• **Brief**: Output the lines of the records exactly, from the first through the one containing "[340,712,391,724] [347,741,568,754] [347,759,373,772]". Omit all pictures.

[Start of section]

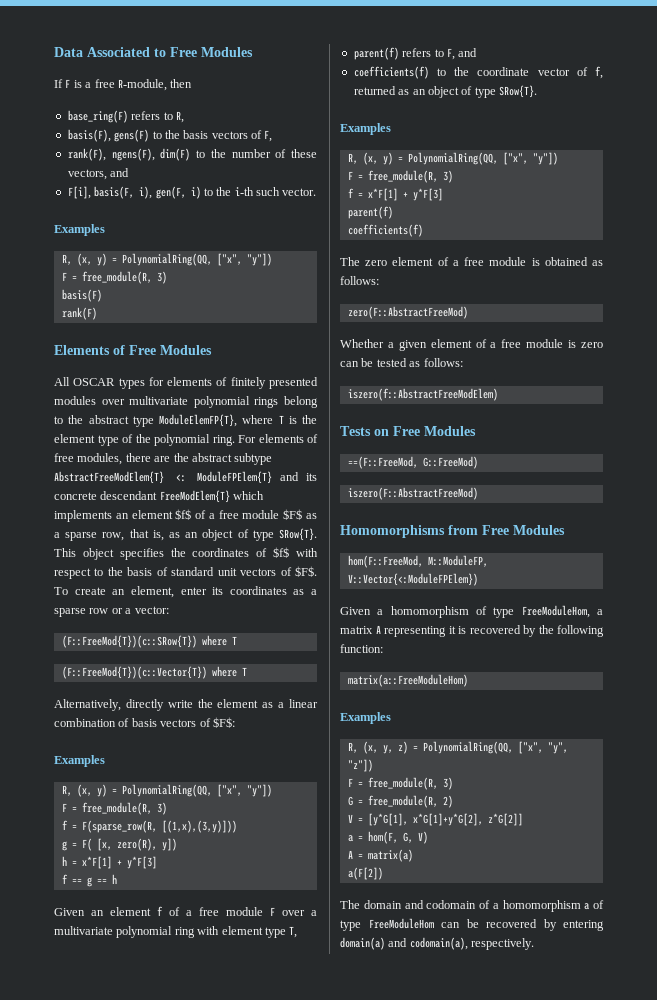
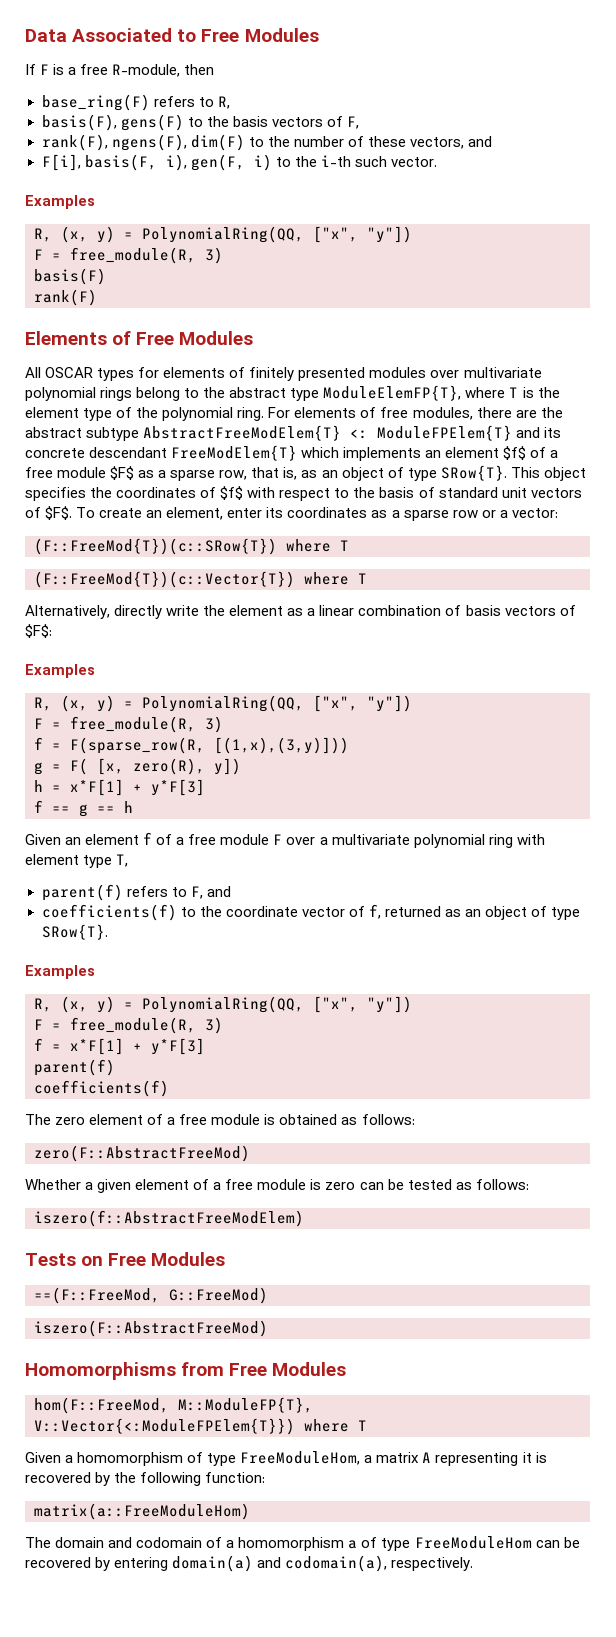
[427,555,488,567] [347,573,478,586] M::ModuleFP, V::Vector{<:ModuleFPElem}) -> [178,1397,313,1413] [34,1418,367,1435] M::ModuleFP{T}, V::Vector{<:ModuleFPElem{T}}) where T
[340,712,391,724] [347,741,568,754] [347,759,373,772] [347,777,453,790] [347,795,453,808] [347,813,523,826] [347,831,428,844] [347,849,413,862] [347,867,383,880] // Examples // R, (x, y, z) = PolynomialRing(QQ, ["x", "y", "z"]) // F = free_module(R, 3) // G = free_module(R, 2) // V = [y*G[1], x*G[1]+y*G[2], z*G[2]] // a = hom(F, G, V) // A = matrix(a) // a(F[2]) -> (250, 1511) none

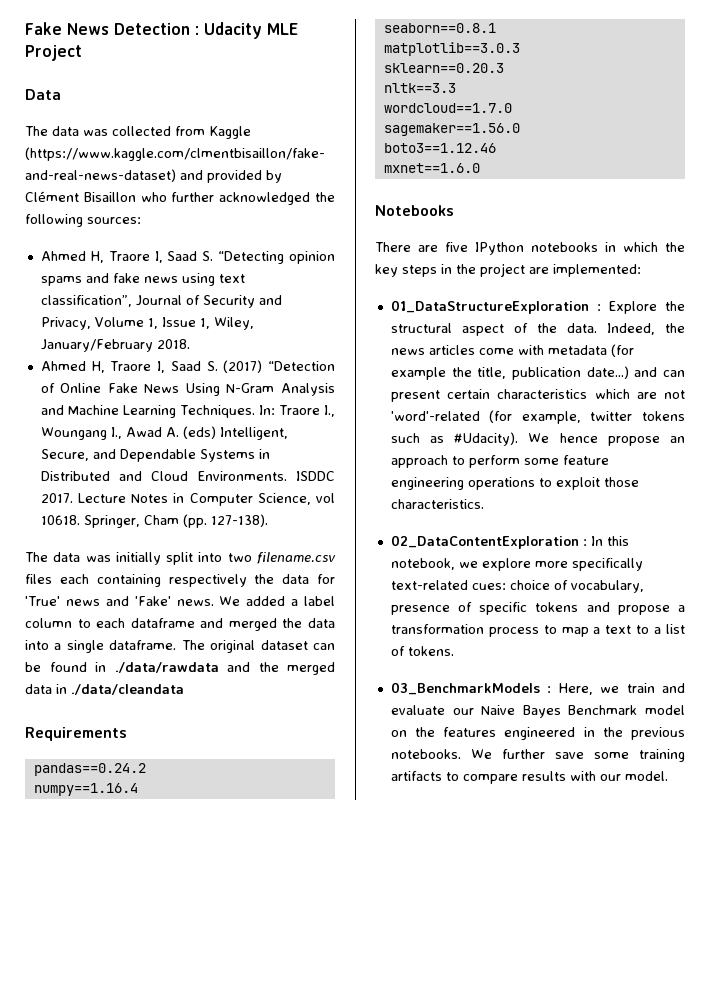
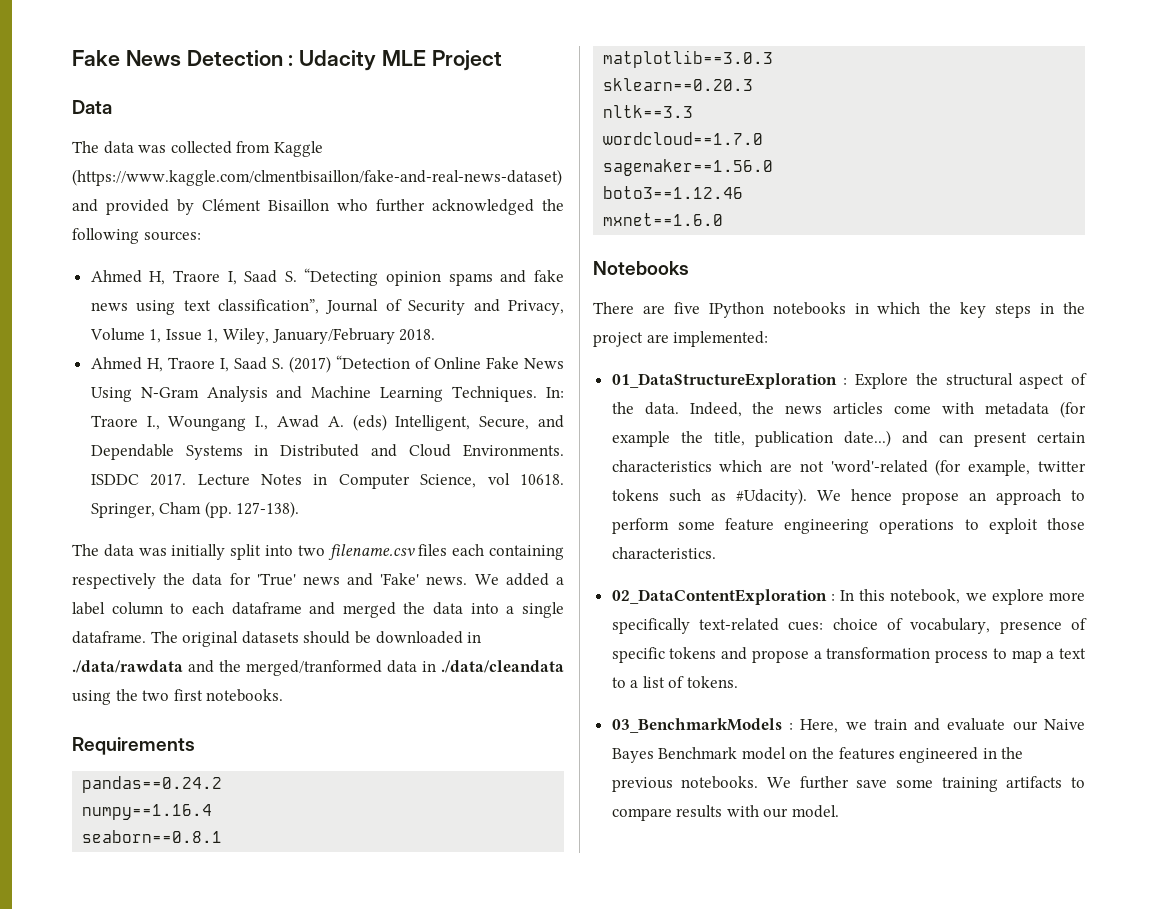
[260,640,335,650] [25,662,87,672] dataset can be found -> [241,631,463,644] datasets should be downloaded
[287,662,335,675] merged -> [246,660,382,676] merged/tranformed
(184, 689) none -> [72,689,284,705] using the two first notebooks.

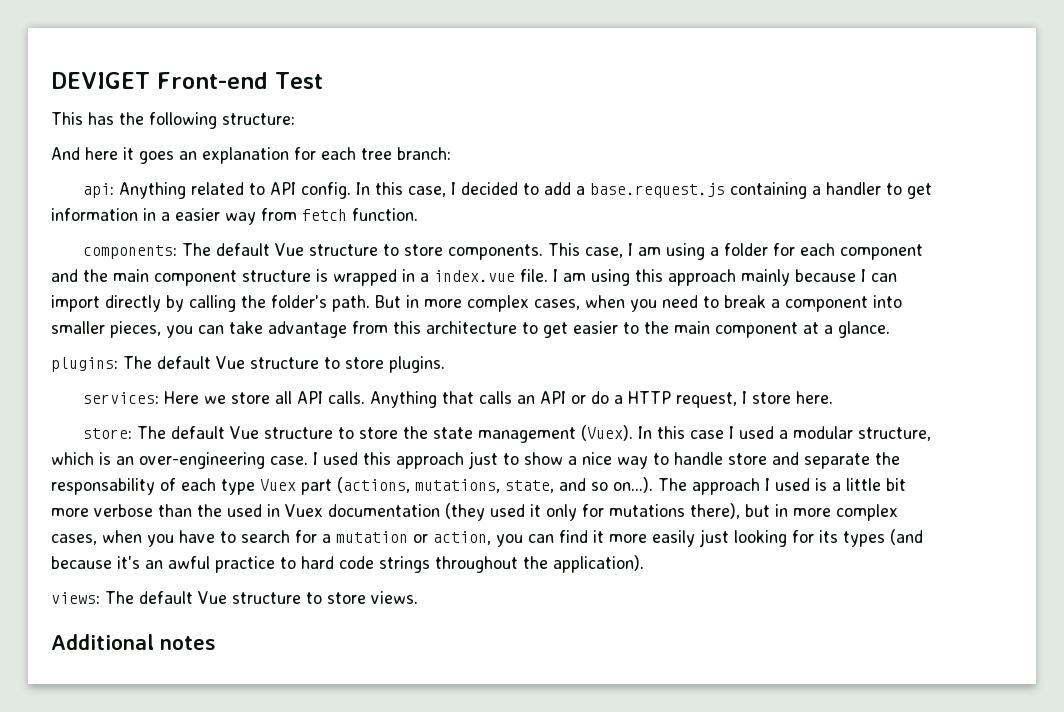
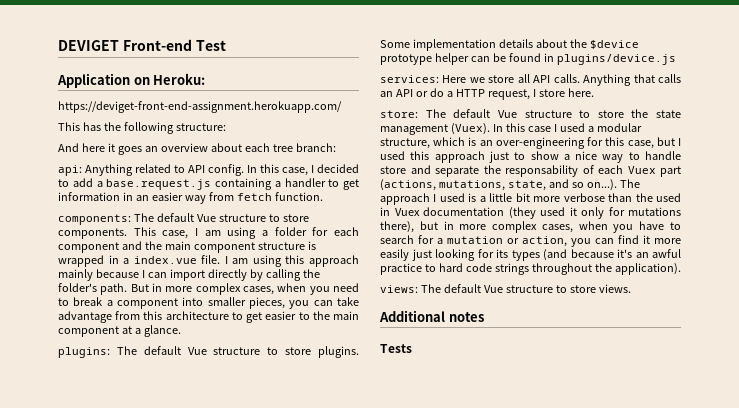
(323, 80) none -> [57,73,206,88] [58,101,342,113] // Application on Heroku: // https://deviget-front-end-assignment.herokuapp.com/
[202,147,316,164] explanation for -> [160,143,242,152] overview about
[161,212,170,221] a -> [135,195,149,201] an
(445, 364) none -> [380,39,639,51] [380,53,676,65] Some implementation details about the $device prototype helper can be found in plugins/device.js
[270,456,308,465] case. -> [587,137,675,149] for this case, but
[221,479,255,495] type -> (623, 169) none
(216, 643) none -> [380,344,412,353] // Tests

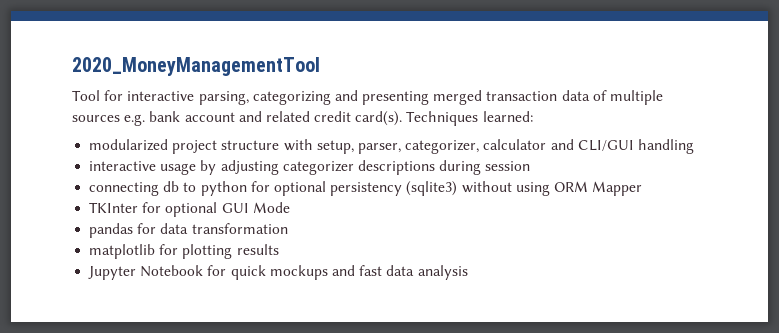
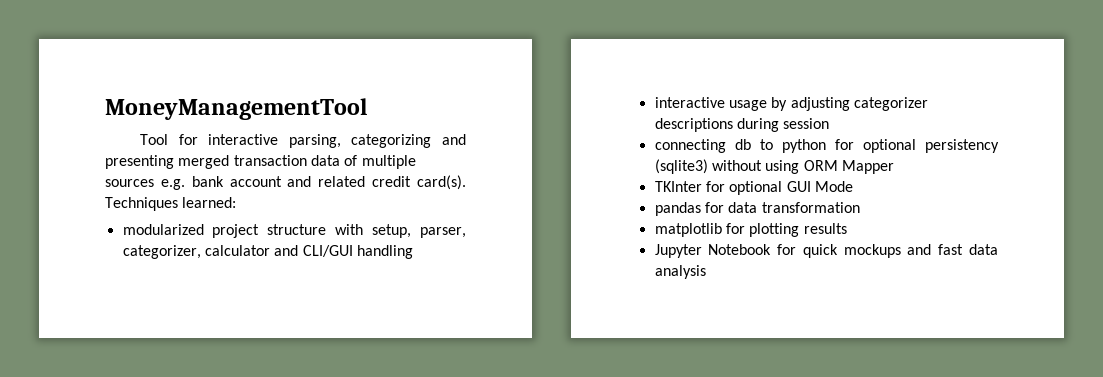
[72,57,320,76] 2020_MoneyManagementTool -> [105,98,367,120] MoneyManagementTool

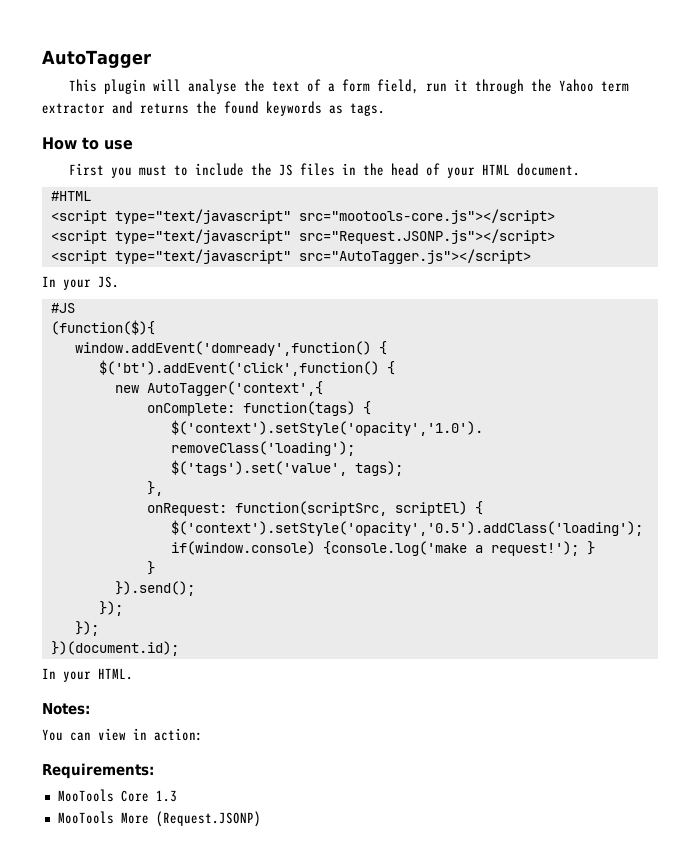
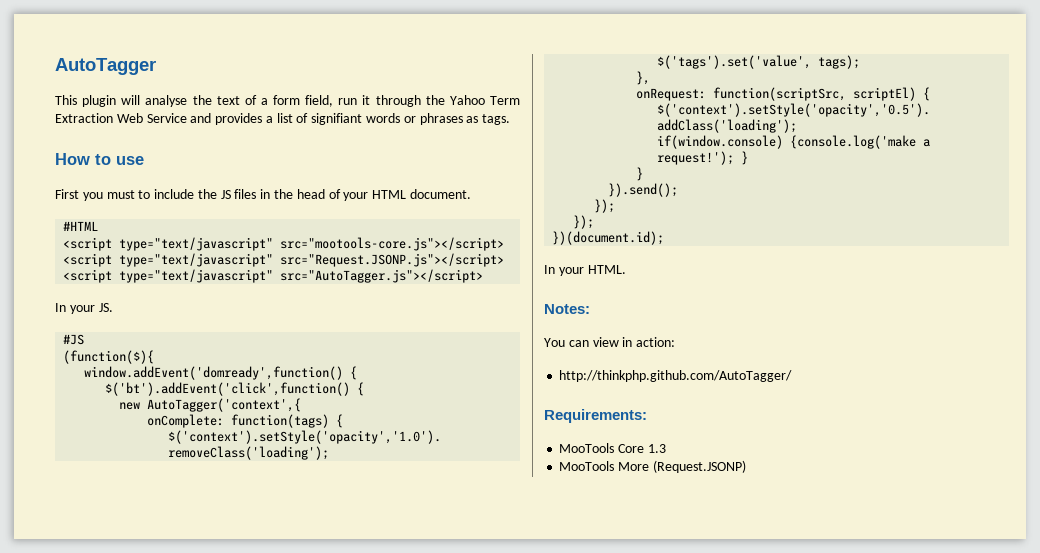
[600,81,629,92] [42,101,322,116] term extractor and returns the found keywords -> [489,96,520,105] [55,113,463,125] Term Extraction Web Service and provides a list of signifiant words or phrases
(203, 734) none -> [559,370,793,382] // http://thinkphp.github.com/AutoTagger/

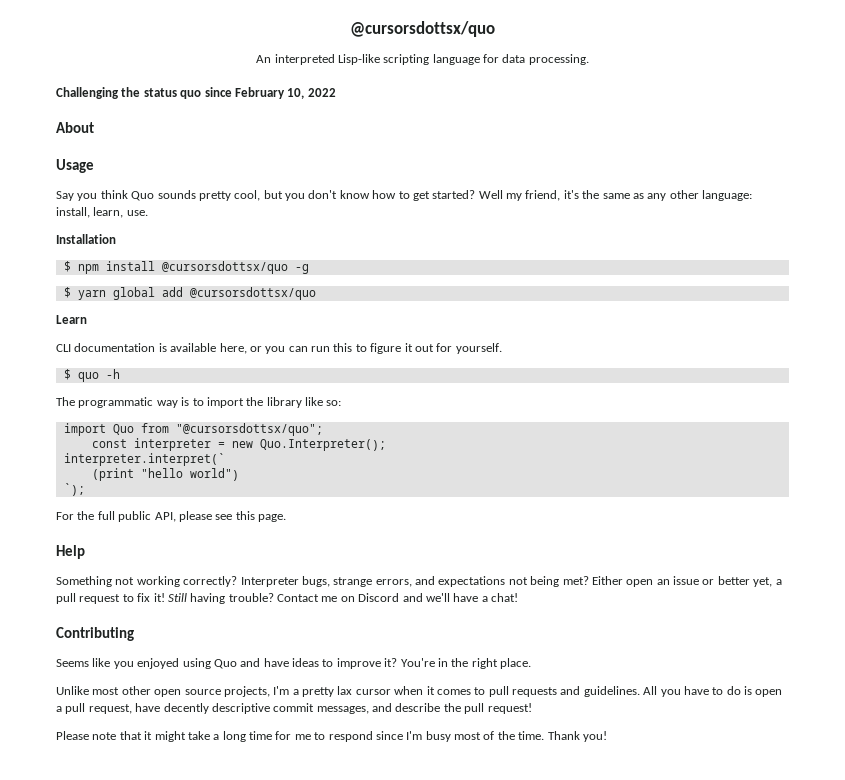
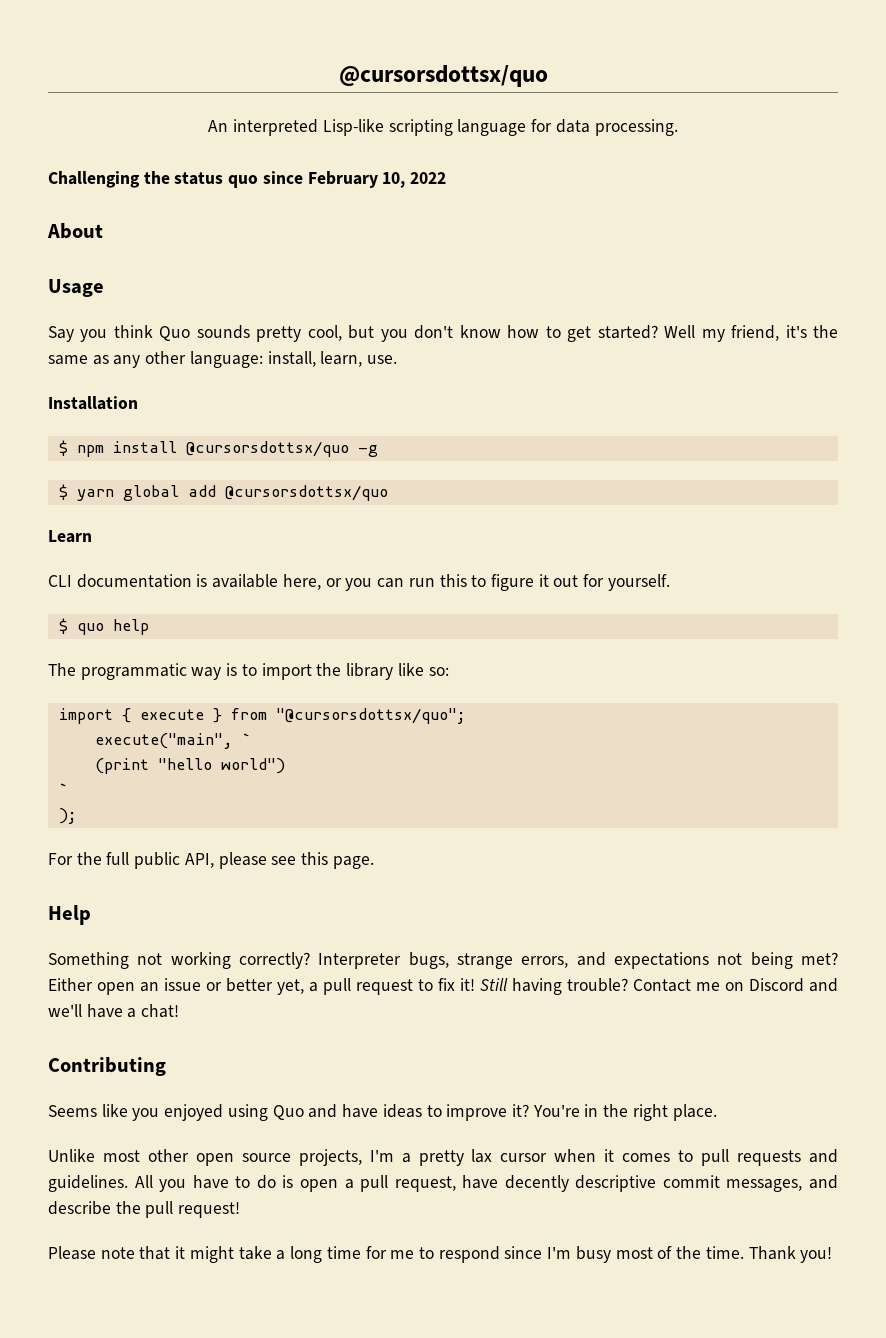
[105,369,120,379] -h -> [112,619,149,635] help
[112,424,134,435] Quo -> [121,708,222,723] { execute }
[91,438,386,451] [63,453,225,466] const interpreter = new Quo.Interpreter(); // interpreter.interpret(` -> [94,733,251,749] execute("main", `
[63,483,85,496] `); -> [58,783,68,795] [58,808,77,824] ` // );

[End of section]

• **Output of the task**:
[427,555,488,567] [347,573,478,586] M::ModuleFP, V::Vector{<:ModuleFPElem}) -> [178,1397,313,1413] [34,1418,367,1435] M::ModuleFP{T}, V::Vector{<:ModuleFPElem{T}}) where T
[340,712,391,724] [347,741,568,754] [347,759,373,772] [347,777,453,790] [347,795,453,808] [347,813,523,826] [347,831,428,844] [347,849,413,862] [347,867,383,880] // Examples // R, (x, y, z) = PolynomialRing(QQ, ["x", "y", "z"]) // F = free_module(R, 3) // G = free_module(R, 2) // V = [y*G[1], x*G[1]+y*G[2], z*G[2]] // a = hom(F, G, V) // A = matrix(a) // a(F[2]) -> (250, 1511) none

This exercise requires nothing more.